## The data
◆ ◆ ◆ ◆ ◆ ◆ ◆

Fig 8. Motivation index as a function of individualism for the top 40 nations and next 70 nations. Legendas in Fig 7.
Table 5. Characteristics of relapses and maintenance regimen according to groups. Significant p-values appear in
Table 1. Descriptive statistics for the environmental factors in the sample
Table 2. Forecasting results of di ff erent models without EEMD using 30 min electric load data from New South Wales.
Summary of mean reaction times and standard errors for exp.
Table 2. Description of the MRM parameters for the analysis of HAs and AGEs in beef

◆ ◆ ◆ ◆ ◆ ◆ ◆

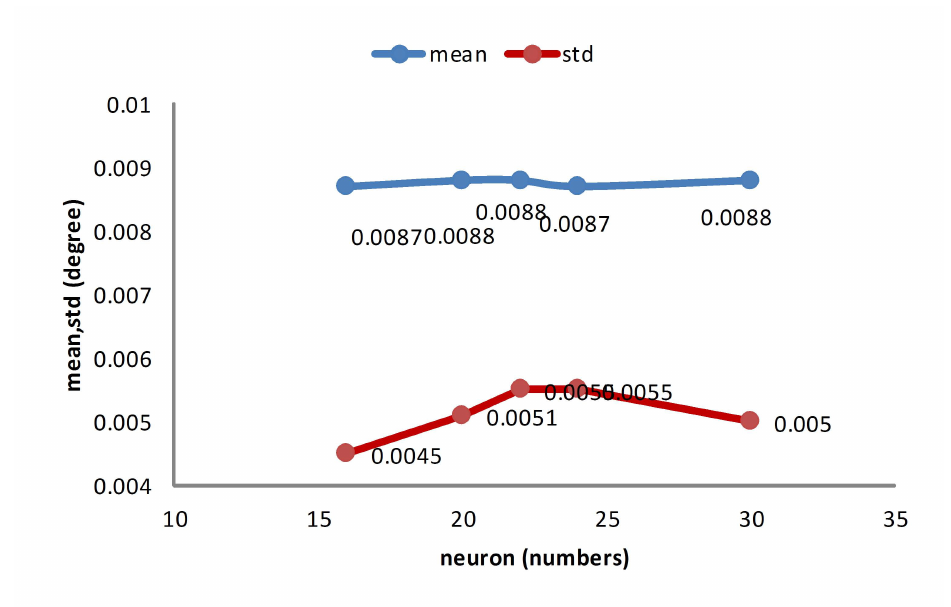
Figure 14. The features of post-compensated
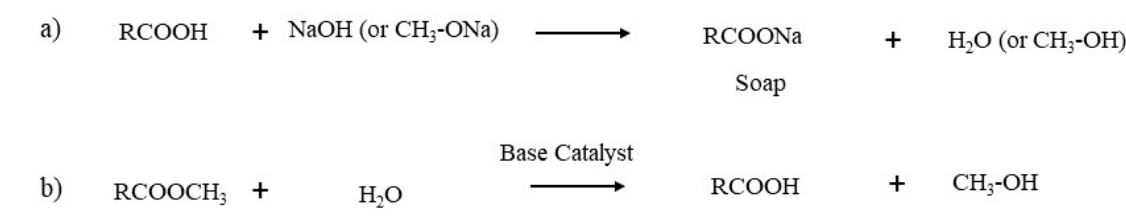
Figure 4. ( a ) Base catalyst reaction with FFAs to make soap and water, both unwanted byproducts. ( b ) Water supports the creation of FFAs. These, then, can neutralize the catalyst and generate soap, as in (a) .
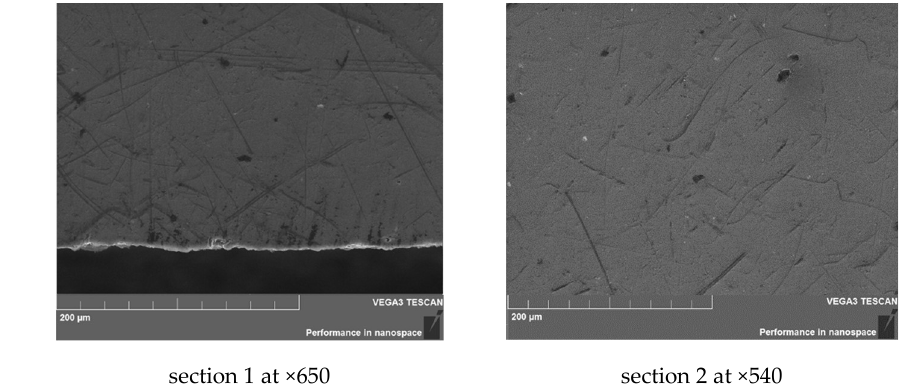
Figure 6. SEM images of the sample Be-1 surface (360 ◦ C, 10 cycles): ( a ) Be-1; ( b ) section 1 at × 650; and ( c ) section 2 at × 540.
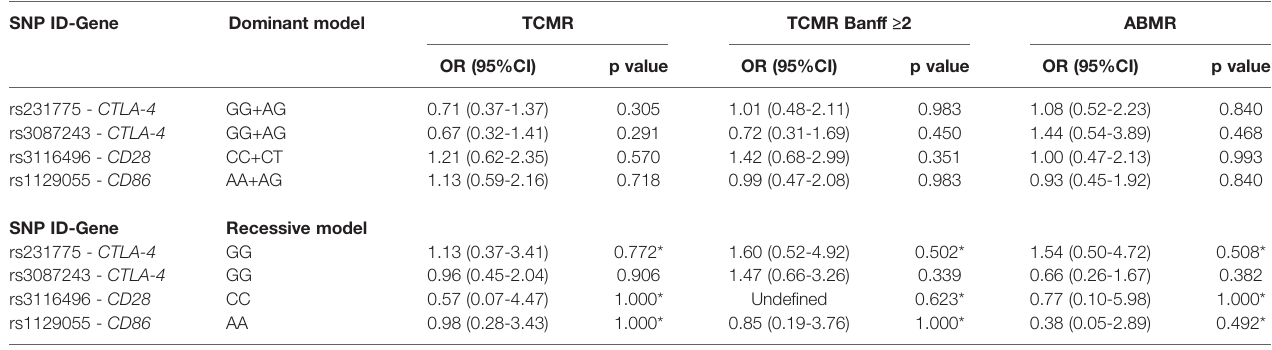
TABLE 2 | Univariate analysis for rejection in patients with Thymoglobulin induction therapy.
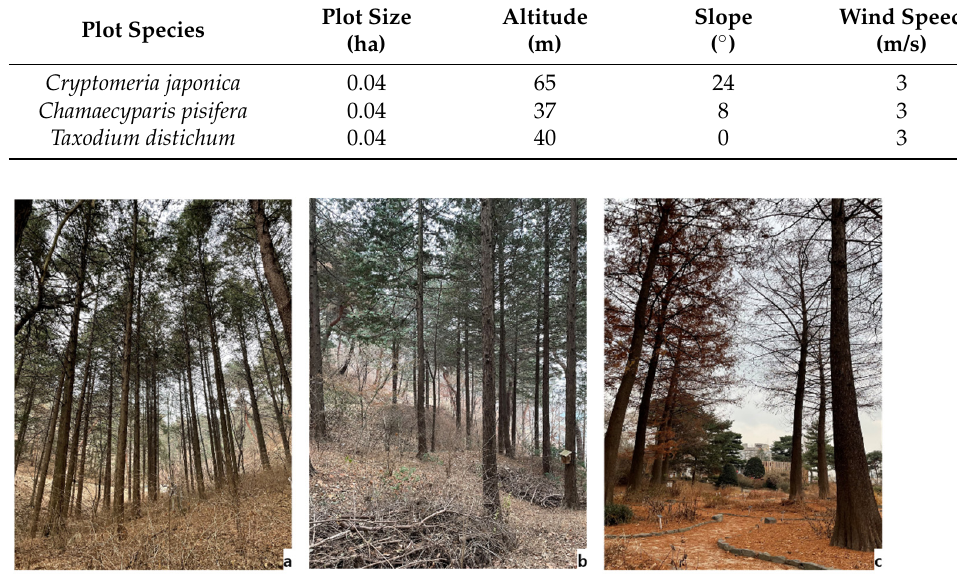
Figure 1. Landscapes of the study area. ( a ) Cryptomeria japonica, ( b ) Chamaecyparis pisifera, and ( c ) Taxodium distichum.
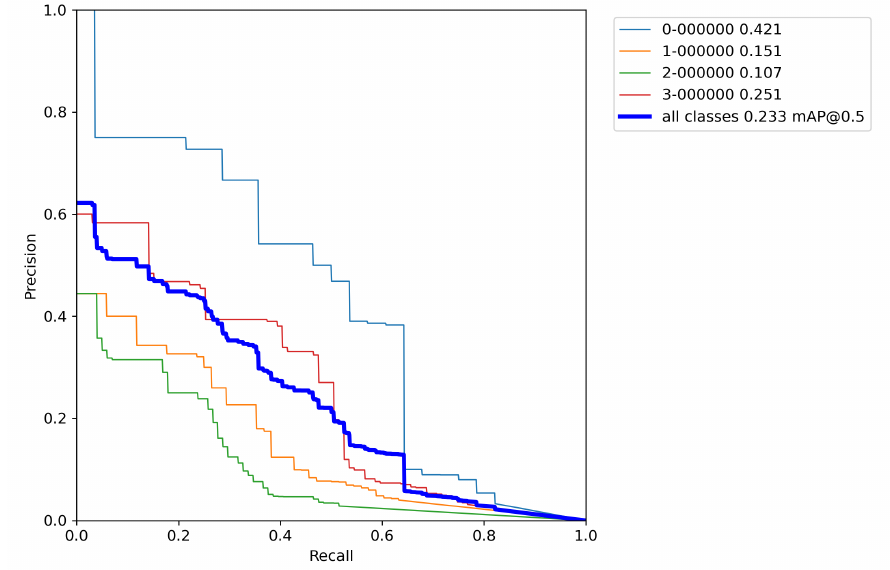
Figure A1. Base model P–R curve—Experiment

◆ ◆ ◆ ◆ ◆ ◆ ◆

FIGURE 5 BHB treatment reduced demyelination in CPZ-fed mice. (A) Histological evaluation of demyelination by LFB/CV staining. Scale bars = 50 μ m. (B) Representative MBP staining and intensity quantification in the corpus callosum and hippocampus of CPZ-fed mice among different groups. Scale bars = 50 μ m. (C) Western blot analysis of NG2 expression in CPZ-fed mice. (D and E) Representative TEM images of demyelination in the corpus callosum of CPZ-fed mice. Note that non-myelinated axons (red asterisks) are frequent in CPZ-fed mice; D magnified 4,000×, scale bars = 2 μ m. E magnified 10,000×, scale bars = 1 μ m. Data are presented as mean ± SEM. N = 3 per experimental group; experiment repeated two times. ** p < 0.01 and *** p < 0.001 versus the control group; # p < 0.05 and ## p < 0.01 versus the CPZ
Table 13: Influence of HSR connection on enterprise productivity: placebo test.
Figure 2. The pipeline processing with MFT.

◆ ◆ ◆ ◆ ◆ ◆ ◆

## Exercise requirements
In the listing above, find the line containing "TABLE 2 | Univariate" and the line containing "Figure A1. Base model P–R curve—Experiment", then write out both of them and every line between, exactly, with no pictures.

## Solution
TABLE 2 | Univariate analysis for rejection in patients with Thymoglobulin induction therapy.
Figure 1. Landscapes of the study area. ( a ) Cryptomeria japonica, ( b ) Chamaecyparis pisifera, and ( c ) Taxodium distichum.
Figure A1. Base model P–R curve—Experiment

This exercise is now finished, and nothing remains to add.